Полвека назад, во время последнего пребывания в Венеции, он повстречал самую очаровательную женщину за свою долгую жизнь. Она тоже была мавританкой – темнокожей, с лучезарными темно-карими глазами и черными волосами, ниспадавшими на голые плечи и доходившими до самого пояса. На ней было изумрудно-зеленое платье с золотой оторочкой, по моде стянутое на тонкой талии; но, свисая с шеи на узенькой золотой цепочке, в ложбинке ее грудей покоилась полоска яркого серебра, будто осколок разбитого зеркала – украшение диковинное. Вокруг нее витал аромат лепестков лотоса – благоухание, которым он не наслаждался с самых пор последней своей побывки на Востоке.
Они с таинственной женщиной танцевали часами, и никому из двоих другой партнер не требовался. Говорила она с диковинным акцентом, определить принадлежность которого Иуда не мог. Вскоре он позабыл об этом и слушал лишь ее слова. Она знала куда больше, чем кто-либо из встречавшихся ему доселе, – историю, философию и тайны человеческого сердца. От ее хрупкой фигурки веяло безмятежностью и мудростью, и ему хотелось позаимствовать у нее умиротворение. Ради нее, пожалуй, он мог бы отыскать способ вновь проникнуться простыми заботами смертного.
После танцев, у этого самого окна, она приподняла маску, чтобы он смог узреть ее лицо целиком, а Иуда снял свою. Он взирал на нее в эту минуту безмолвия, более интимную, чем он делил с кем-либо прежде. А затем она вручила ему свою маску, извинилась и скрылась в толпе.
И лишь тогда он осознал, что не ведает ее имени.
Она так и не вернулась. Более года искал Иуда ее по всей Венеции, платил безумные деньги за недостоверные сведения. Она была внучкой дожа. Она была рабыней с Востока. Она была еврейской девушкой, убежавшей из гетто на одну ночь. Она не была ни одной из перечисленных.
С разбитым сердцем он бежал из города масок и старался позабыть ее в объятьях сотен других женщин, некоторых таких же темнокожих, как мавры, других – белее снега. Он выслушивал от них тысячи историй, помогал одним и бросал других. Ни одна из них не тронула его сердца, и он покинул их всех прежде, чем ему пришлось лицезреть их старение и смерть.

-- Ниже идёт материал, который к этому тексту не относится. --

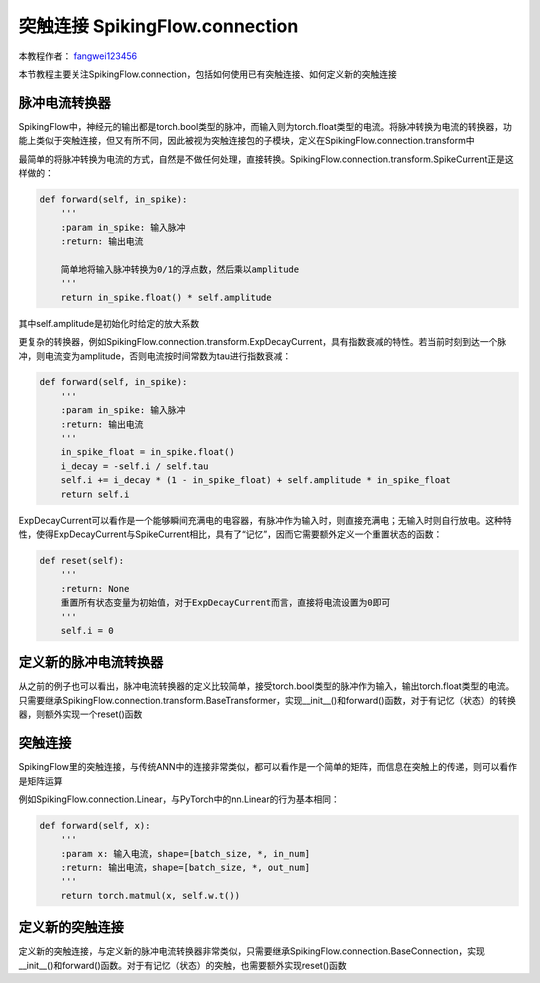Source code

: 突触连接 SpikingFlow.connection
=======================================
本教程作者： `fangwei123456 <https://github.com/fangwei123456>`_

本节教程主要关注SpikingFlow.connection，包括如何使用已有突触连接、如何定义新的突触连接

脉冲电流转换器
-------------
SpikingFlow中，神经元的输出都是torch.bool类型的脉冲，而输入则为torch.float类型的电流。将脉冲转换为电流的转换器，功能上类似\
于突触连接，但又有所不同，因此被视为突触连接包的子模块，定义在SpikingFlow.connection.transform中

最简单的将脉冲转换为电流的方式，自然是不做任何处理，直接转换。SpikingFlow.connection.transform.SpikeCurrent正是这样做的：

.. code-block:: python

    def forward(self, in_spike):
        '''
        :param in_spike: 输入脉冲
        :return: 输出电流

        简单地将输入脉冲转换为0/1的浮点数，然后乘以amplitude
        '''
        return in_spike.float() * self.amplitude

其中self.amplitude是初始化时给定的放大系数

更复杂的转换器，例如SpikingFlow.connection.transform.ExpDecayCurrent，具有指数衰减的特性。若当前时刻到达一个脉冲，则\
电流变为amplitude，否则电流按时间常数为tau进行指数衰减：

.. code-block:: python

        def forward(self, in_spike):
            '''
            :param in_spike: 输入脉冲
            :return: 输出电流
            '''
            in_spike_float = in_spike.float()
            i_decay = -self.i / self.tau
            self.i += i_decay * (1 - in_spike_float) + self.amplitude * in_spike_float
            return self.i

ExpDecayCurrent可以看作是一个能够瞬间充满电的电容器，有脉冲作为输入时，则直接充满电；无输入时则自行放电。这种特性，使得\
ExpDecayCurrent与SpikeCurrent相比，具有了“记忆”，因而它需要额外定义一个重置状态的函数：

.. code-block:: python

        def reset(self):
            '''
            :return: None
            重置所有状态变量为初始值，对于ExpDecayCurrent而言，直接将电流设置为0即可
            '''
            self.i = 0

定义新的脉冲电流转换器
---------------------

从之前的例子也可以看出，脉冲电流转换器的定义比较简单，接受torch.bool类型的脉冲作为输入，输出torch.float类型的电流。只需\
要继承SpikingFlow.connection.transform.BaseTransformer，实现__init__()和forward()函数，对于有记忆（状态）的转换器，则额\
外实现一个reset()函数

突触连接
-------
SpikingFlow里的突触连接，与传统ANN中的连接非常类似，都可以看作是一个简单的矩阵，而信息在突触上的传递，则可以看作是矩阵运算

例如SpikingFlow.connection.Linear，与PyTorch中的nn.Linear的行为基本相同：

.. code-block:: python

    def forward(self, x):
        '''
        :param x: 输入电流，shape=[batch_size, *, in_num]
        :return: 输出电流，shape=[batch_size, *, out_num]
        '''
        return torch.matmul(x, self.w.t())


定义新的突触连接
---------------
定义新的突触连接，与定义新的脉冲电流转换器非常类似，只需要继承SpikingFlow.connection.BaseConnection，实现__init__()和\
forward()函数。对于有记忆（状态）的突触，也需要额外实现reset()函数

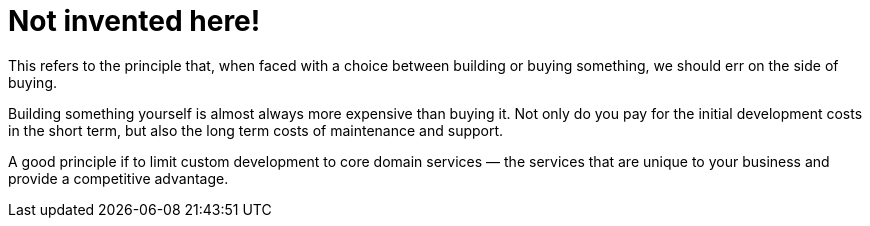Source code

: = Not invented here!

This refers to the principle that, when faced with a choice between building or buying something, we should err on the side of buying.

Building something yourself is almost always more expensive than buying it. Not only do you pay for the initial development costs in the short term, but also the long term costs of maintenance and support.

A good principle if to limit custom development to core domain services — the services that are unique to your business and provide a competitive advantage.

Но теперь Иуда вернулся в Венецию, дабы изгнать ее из мыслей, через полвека после того, как танцевал с ней на этом паркете. К этому времени, знал он, она, скорее всего, мертва или обратилась в сморщенную и слепую старуху, давно позабывшую ту волшебную ночь. Все, что он оставил себе по ней, – это воспоминания и ее старую кожаную маску.
Теперь он вертел эту маску в руках. Черная и глянцевитая, она представляла собой широкую кожаную ленту с прорезями для глаз, с крохотным стразиком, поблескивающим возле уголка каждого глаза. Дерзкий фасон, своей простотой идущий вразрез с богато изукрашенными масками женщин тех времен.
Но ей никакие дополнительные украшения и не требовались.
Иуда вернулся в эти ярко освещенные залы, чтобы сегодня бросить эту черную маску в воды канала и изгнать призрак женщины в архив былого. Сжимая в ладони старую кожу, он поглядел в открытое окно. Внизу гондольер налегал на шест, ведя свое утлое суденышко по темным водам, играющим серебряными проблесками в свете луны.
По берегам канала темные фигуры спешили по каменным плитам или через мосты. Люди, торопящиеся по секретным надобностям. Шагающие по повседневным делам. Он не знал зачем, да и не интересовался. Ему было все равно. Как и все прочее, это давно прискучило ему. На миг он вдруг уверовал, что мог бы ощутить связь с ними, – пока она не покинула его.
И сейчас, по-прежнему не питая охоты расставаться с ней, Иуда погладил маску указательным пальцем. Она годами лежала на дне сундука, обернутая в тончайший шелк. Поначалу он еще чуял аромат лепестков лотоса, но мало-помалу тот улетучился. Теперь он поднес маску к носу и понюхал – в самый последний раз, – ожидая ощутить запахи старой кожи и кедровых досок сундука.
Но вместо того ощутил аромат лепестков лотоса.
Иуда повернул голову, опасаясь поглядеть, движением столь медлительным, что оно не спугнуло бы даже робкую птаху. Биение собственного сердца вдруг загрохотало в ушах настолько громко, что он не удивился бы, если бы взоры всех присутствующих обратились в его сторону.
Она стояла перед ним, без маски, ни капельки не переменившаяся, и ее безмятежная улыбка была в точности такой же, как полстолетия назад. Маска выскользнула из его пальцев на пол. Дыхание занялось у него в груди. Танцоры кружили со всех сторон, но он застыл недвижно.